The Brian Lehrer podcast of course resonated with our discussions last week– the brick wall and perpetuation of White Supremacy in another form (a horse of another color), but it also led to me to consider another idea I’ve considered for a while: The University has become so large and responsible so much than it used to be. A place and source for knowledge and education, The University has now become a microcosm of society– students lead their lives in these places, and their existence is tantamount to their intellect. The trace of the growing size of universities can be linked-to Civil Rights, Affirmative Action, Reproductive Rights– as the world has become more aware of oppression and discrimination, the attempts to right these wrongs must be brought forth into The University because individuals subjected to discrimination in the real world have the same potential for discrimination there.
In a freshman Poli Sci seminar, the resident old-school neo-con professor disapprovingly discussed the need for more counselors in the counseling session. “They’re more counselors now than when I started at Kenyon in 1983.” He seemed to see it as a moral failing on the part of incoming students. Meanwhile, in another context, a sophomore put on a one-woman show about the shame around sexuality, and her advisor (a tenured American Studies Professor) discussed his experience being a young man in college and fearing intimacy. Has the daily plight of the college-aged student changed, or are we just having conversations we didn’t used to?

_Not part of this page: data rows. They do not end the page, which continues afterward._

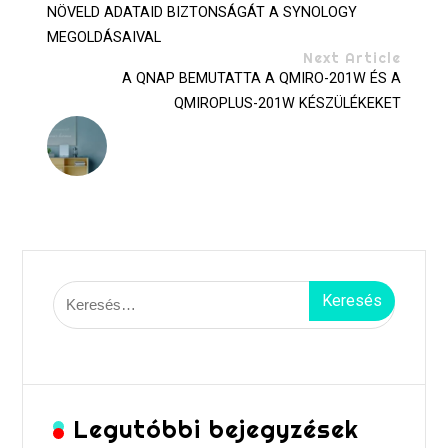
NÖVELD ADATAID BIZTONSÁGÁT A SYNOLOGY
MEGOLDÁSAIVAL
Next Article
A QNAP BEMUTATTA A QMIRO-201W ÉS A
QMIROPLUS-201W KÉSZÜLÉKEKET
Keresés:
Legutóbbi bejegyzések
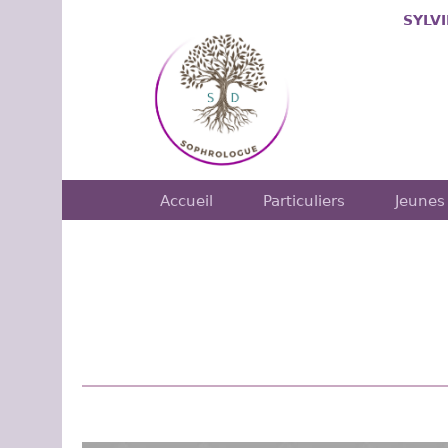
SYLV
Accueil
Particuliers
Jeunes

I ask this in part because of the prevalence of Title IX breaches on campuses. Due to alcohol, fraternities, the works, this is a well known threat for young people on campus. On the CUNY website it reads, “Enough is Enough: Combatting Sexual Misconduct” on the bottom of the website above the CUNY emblem. I don’t remember being told this was something I would have to deal with as a person at a college. I remember, in my senior year of high school, reading a first-person account of a student at Harvard who was assaulted in her dorm room. I was simply horrified, believing it was a one-off. Why did no body warn me about this, and why was the school un-inclined to take her side? Then question arrive if it’s even the job of the university to intervene. But if not them who? Is the University not the keeper of its inhabitants? Are there not implied rules of conduct?
Another contradiction, how schools deal with underage drinking. Underage drinking is illegal, but somehow a University is able to provide their own repercussions for underage drinking/drug use, separate from federal law, and the same is true of Title IX despite it being a federal law?
The overarching questions I have: Had conduct, in relation to other people’s civil liberties (race, sex, sexual orientation) changed, or are we just having conversations about it now? Have laws impacted how universities run culturally? Is it the university’s responsibility to ensure that students follow laws? How does a university contend with the larger penial context of America?